■ GIVEN DATA:
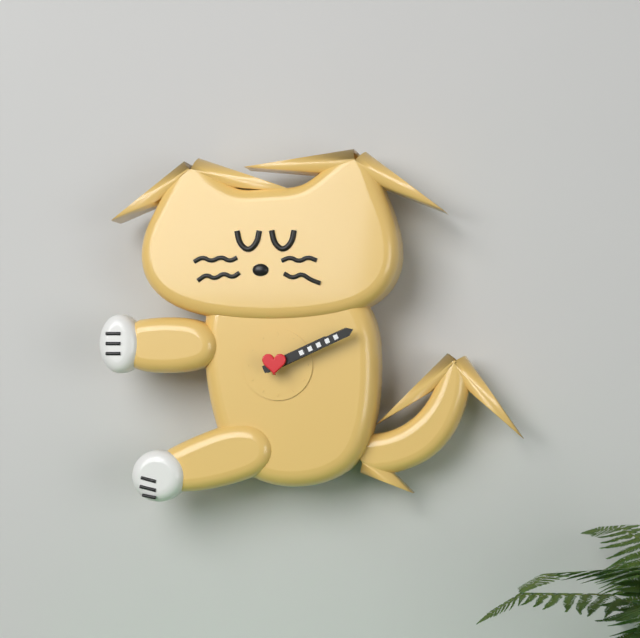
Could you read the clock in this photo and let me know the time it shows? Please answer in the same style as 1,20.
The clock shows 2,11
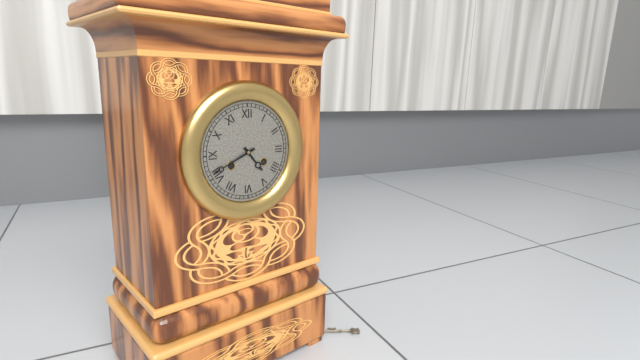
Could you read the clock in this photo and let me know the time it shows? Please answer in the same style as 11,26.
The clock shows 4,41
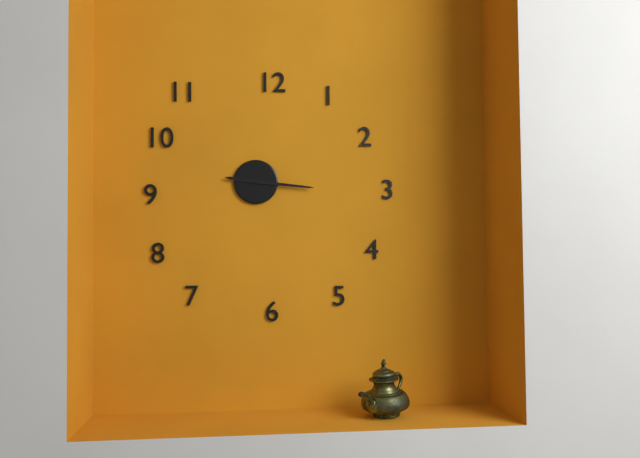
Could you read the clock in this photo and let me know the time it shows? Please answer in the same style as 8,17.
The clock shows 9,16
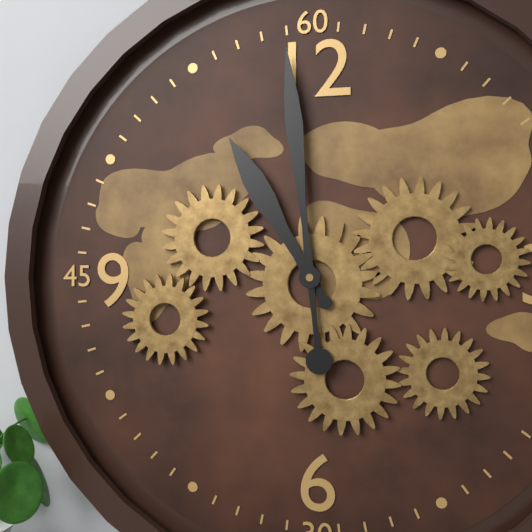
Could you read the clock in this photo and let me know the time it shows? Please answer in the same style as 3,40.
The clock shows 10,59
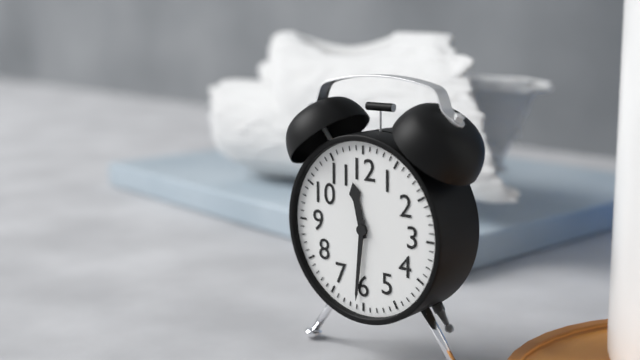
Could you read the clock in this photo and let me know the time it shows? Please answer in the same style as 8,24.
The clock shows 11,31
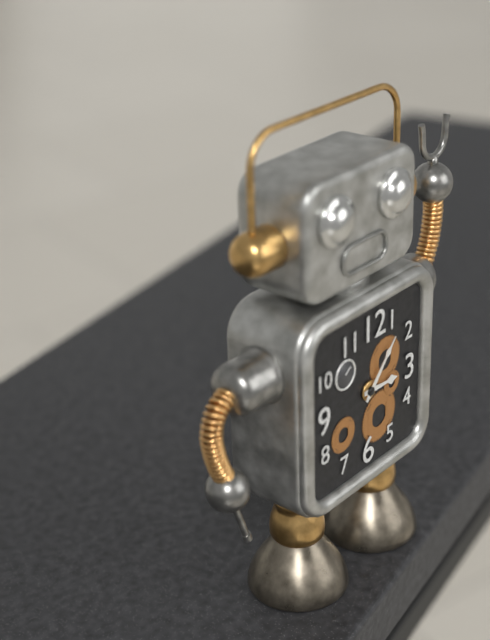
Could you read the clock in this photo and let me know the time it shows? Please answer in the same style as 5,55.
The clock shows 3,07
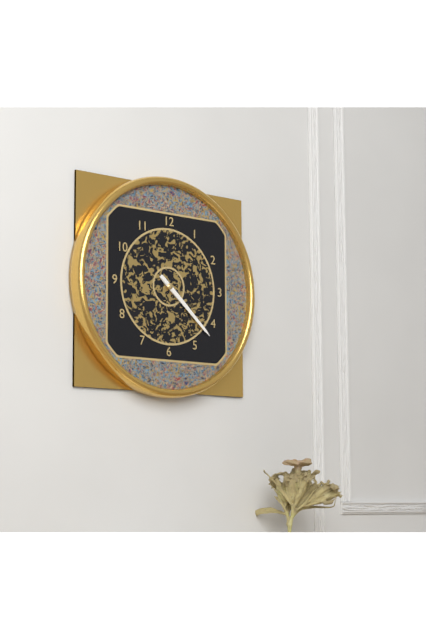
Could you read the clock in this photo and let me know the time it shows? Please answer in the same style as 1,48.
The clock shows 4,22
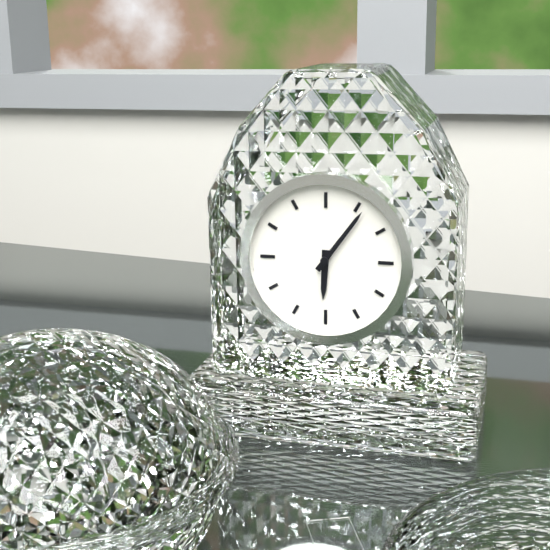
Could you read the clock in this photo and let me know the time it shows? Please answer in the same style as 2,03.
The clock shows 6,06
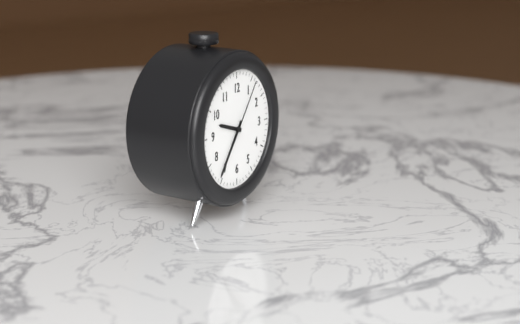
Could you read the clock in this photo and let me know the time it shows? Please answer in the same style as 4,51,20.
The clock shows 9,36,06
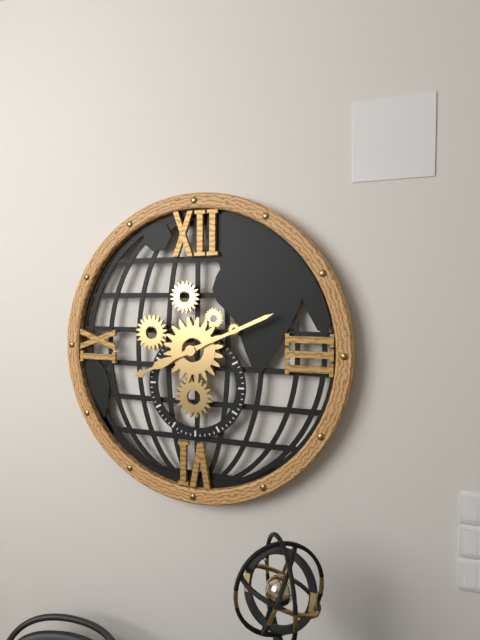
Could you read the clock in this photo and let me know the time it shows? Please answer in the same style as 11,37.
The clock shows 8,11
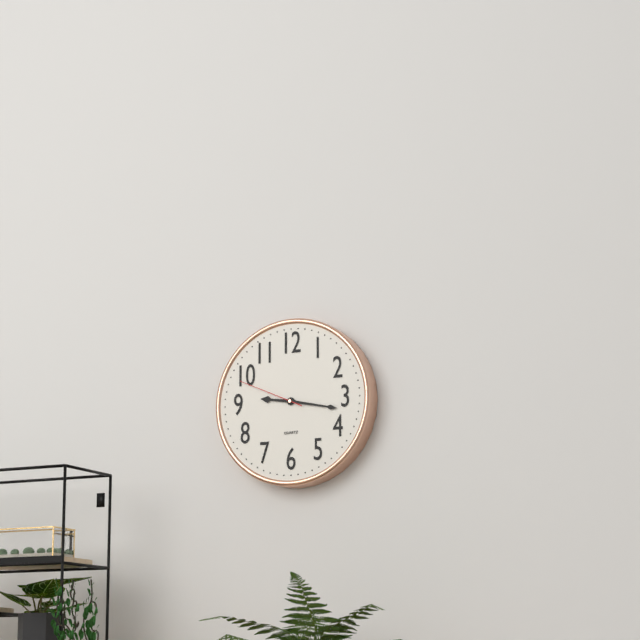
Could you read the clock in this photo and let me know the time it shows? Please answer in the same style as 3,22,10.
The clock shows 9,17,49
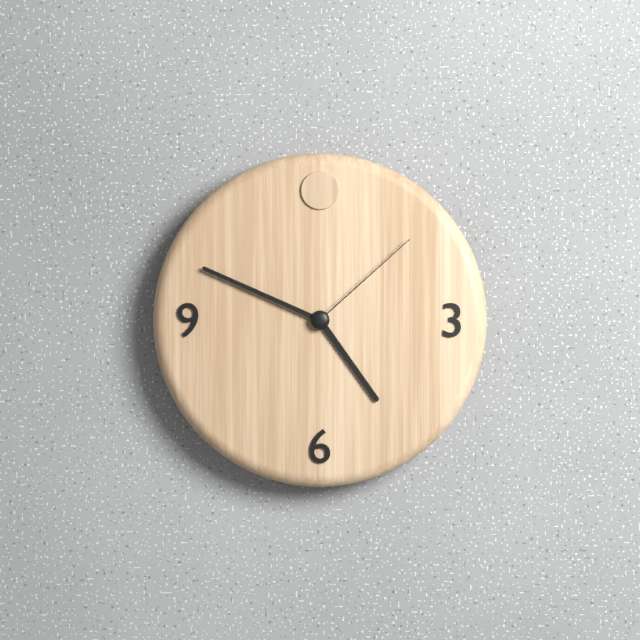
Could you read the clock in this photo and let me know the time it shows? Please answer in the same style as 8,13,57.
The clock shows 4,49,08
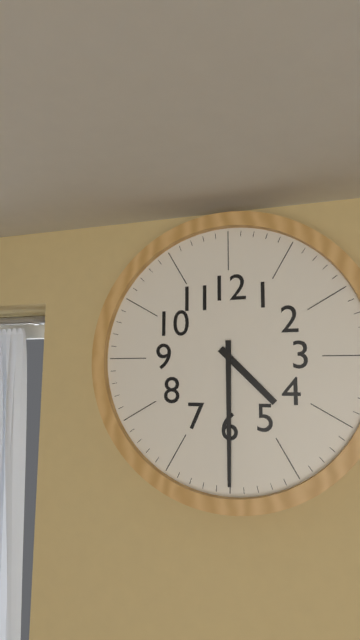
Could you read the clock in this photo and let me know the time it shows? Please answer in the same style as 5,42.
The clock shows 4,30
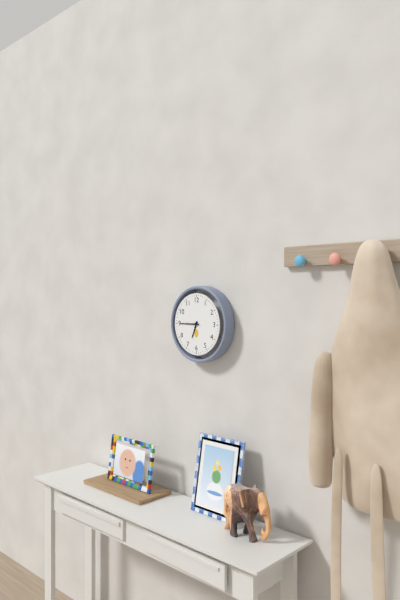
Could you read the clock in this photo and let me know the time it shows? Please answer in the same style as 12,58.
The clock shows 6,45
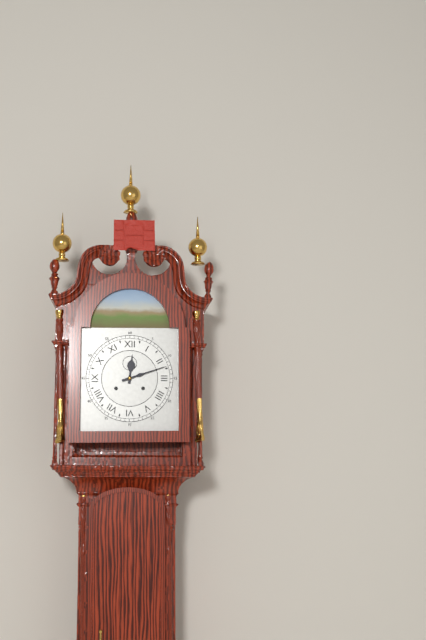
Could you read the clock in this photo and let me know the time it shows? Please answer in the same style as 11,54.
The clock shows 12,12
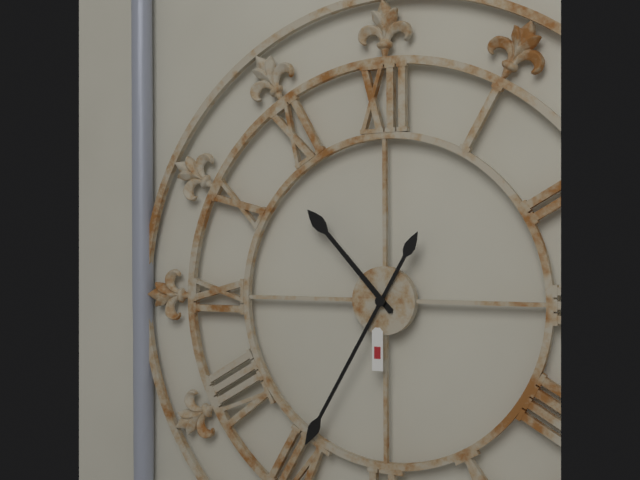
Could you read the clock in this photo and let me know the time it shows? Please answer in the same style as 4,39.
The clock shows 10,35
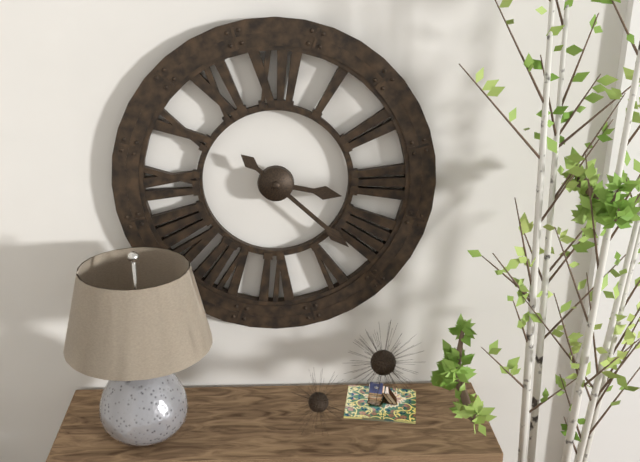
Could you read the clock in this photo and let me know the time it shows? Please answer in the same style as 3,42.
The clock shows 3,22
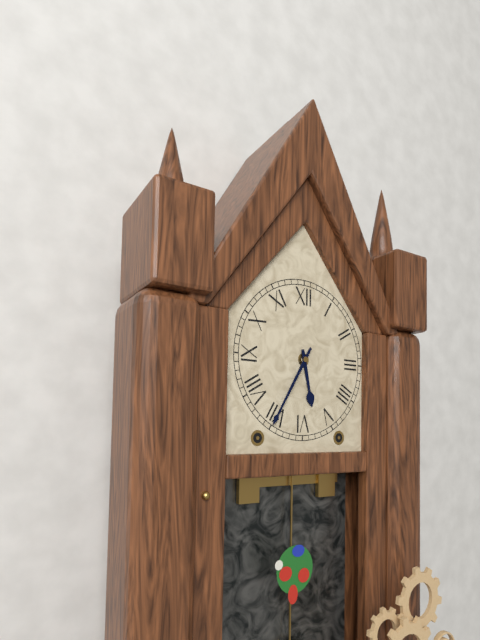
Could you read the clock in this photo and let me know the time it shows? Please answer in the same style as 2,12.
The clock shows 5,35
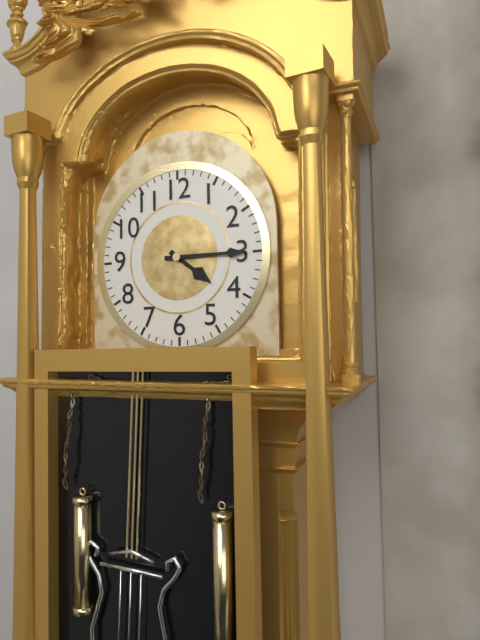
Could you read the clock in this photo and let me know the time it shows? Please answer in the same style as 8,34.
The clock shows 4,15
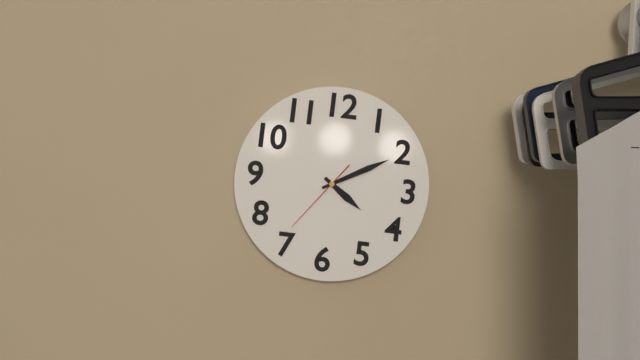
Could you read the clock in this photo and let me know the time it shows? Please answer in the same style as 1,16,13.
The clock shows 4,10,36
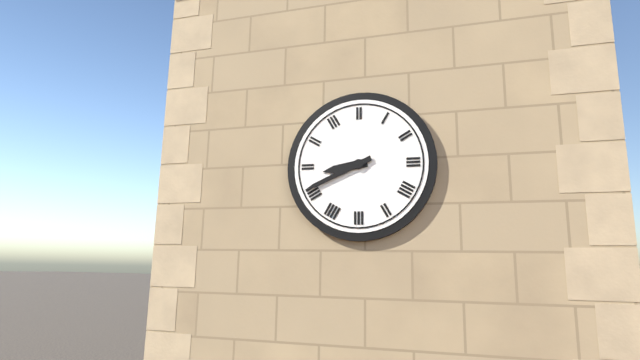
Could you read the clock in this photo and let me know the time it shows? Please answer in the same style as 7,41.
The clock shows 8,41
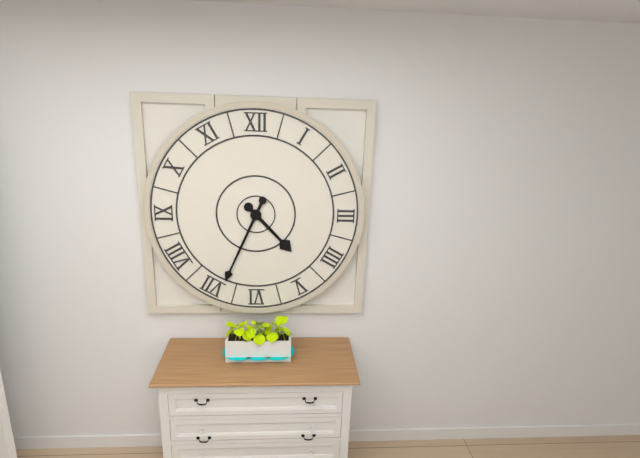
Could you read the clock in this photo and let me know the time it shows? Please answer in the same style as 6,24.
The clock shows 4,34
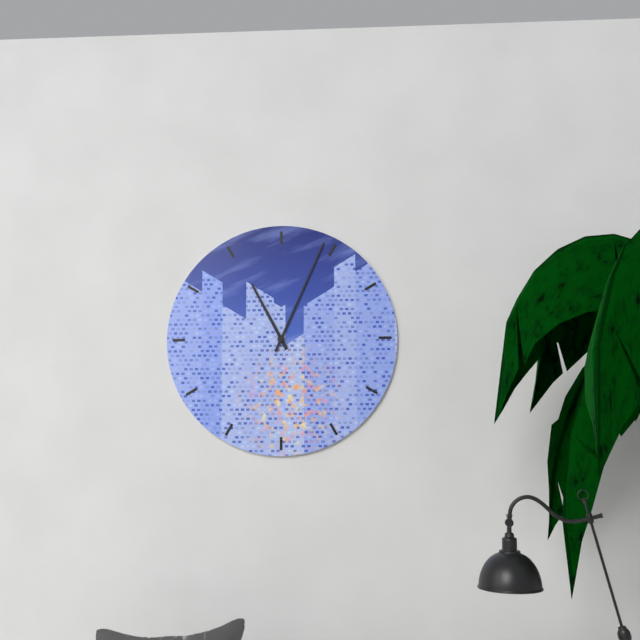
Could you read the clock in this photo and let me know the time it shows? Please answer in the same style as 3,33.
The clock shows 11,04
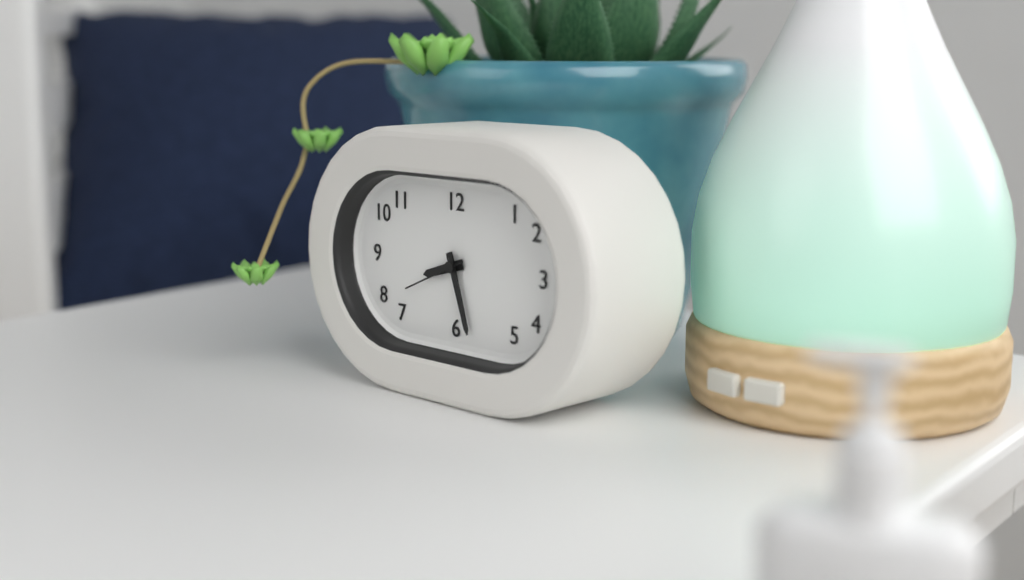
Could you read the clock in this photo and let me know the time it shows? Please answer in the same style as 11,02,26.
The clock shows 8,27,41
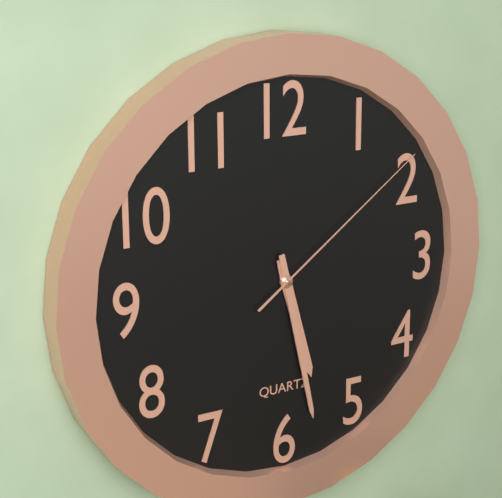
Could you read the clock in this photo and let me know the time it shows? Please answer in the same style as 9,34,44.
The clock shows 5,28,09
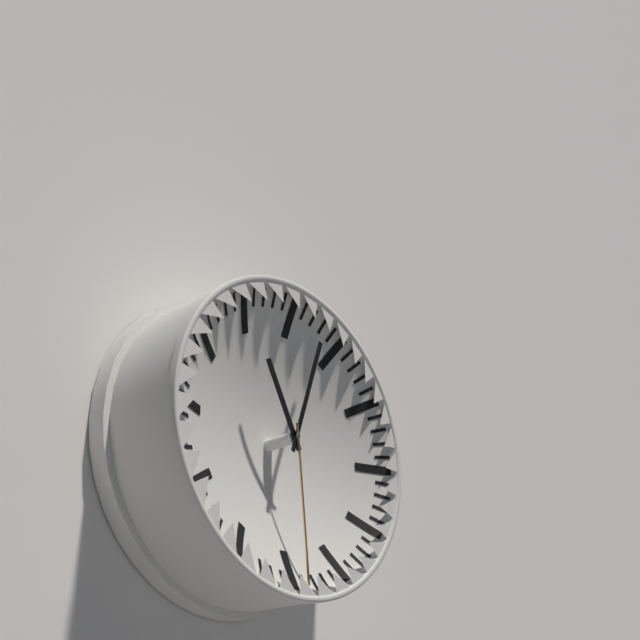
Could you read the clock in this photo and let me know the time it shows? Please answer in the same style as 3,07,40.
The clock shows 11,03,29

■ TASK INSTRUCTIONS: Reproduce the records above word for word, from the first to the last, and leave out the pictures.

■ THE SOLUTION:
Could you read the clock in this photo and let me know the time it shows? Please answer in the same style as 1,20.
The clock shows 2,11
Could you read the clock in this photo and let me know the time it shows? Please answer in the same style as 11,26.
The clock shows 4,41
Could you read the clock in this photo and let me know the time it shows? Please answer in the same style as 8,17.
The clock shows 9,16
Could you read the clock in this photo and let me know the time it shows? Please answer in the same style as 3,40.
The clock shows 10,59
Could you read the clock in this photo and let me know the time it shows? Please answer in the same style as 8,24.
The clock shows 11,31
Could you read the clock in this photo and let me know the time it shows? Please answer in the same style as 5,55.
The clock shows 3,07
Could you read the clock in this photo and let me know the time it shows? Please answer in the same style as 1,48.
The clock shows 4,22
Could you read the clock in this photo and let me know the time it shows? Please answer in the same style as 2,03.
The clock shows 6,06
Could you read the clock in this photo and let me know the time it shows? Please answer in the same style as 4,51,20.
The clock shows 9,36,06
Could you read the clock in this photo and let me know the time it shows? Please answer in the same style as 11,37.
The clock shows 8,11
Could you read the clock in this photo and let me know the time it shows? Please answer in the same style as 3,22,10.
The clock shows 9,17,49
Could you read the clock in this photo and let me know the time it shows? Please answer in the same style as 8,13,57.
The clock shows 4,49,08
Could you read the clock in this photo and let me know the time it shows? Please answer in the same style as 5,42.
The clock shows 4,30
Could you read the clock in this photo and let me know the time it shows? Please answer in the same style as 12,58.
The clock shows 6,45
Could you read the clock in this photo and let me know the time it shows? Please answer in the same style as 11,54.
The clock shows 12,12
Could you read the clock in this photo and let me know the time it shows? Please answer in the same style as 4,39.
The clock shows 10,35
Could you read the clock in this photo and let me know the time it shows? Please answer in the same style as 3,42.
The clock shows 3,22
Could you read the clock in this photo and let me know the time it shows? Please answer in the same style as 2,12.
The clock shows 5,35
Could you read the clock in this photo and let me know the time it shows? Please answer in the same style as 8,34.
The clock shows 4,15
Could you read the clock in this photo and let me know the time it shows? Please answer in the same style as 1,16,13.
The clock shows 4,10,36
Could you read the clock in this photo and let me know the time it shows? Please answer in the same style as 7,41.
The clock shows 8,41
Could you read the clock in this photo and let me know the time it shows? Please answer in the same style as 6,24.
The clock shows 4,34
Could you read the clock in this photo and let me know the time it shows? Please answer in the same style as 3,33.
The clock shows 11,04
Could you read the clock in this photo and let me know the time it shows? Please answer in the same style as 11,02,26.
The clock shows 8,27,41
Could you read the clock in this photo and let me know the time it shows? Please answer in the same style as 9,34,44.
The clock shows 5,28,09
Could you read the clock in this photo and let me know the time it shows? Please answer in the same style as 3,07,40.
The clock shows 11,03,29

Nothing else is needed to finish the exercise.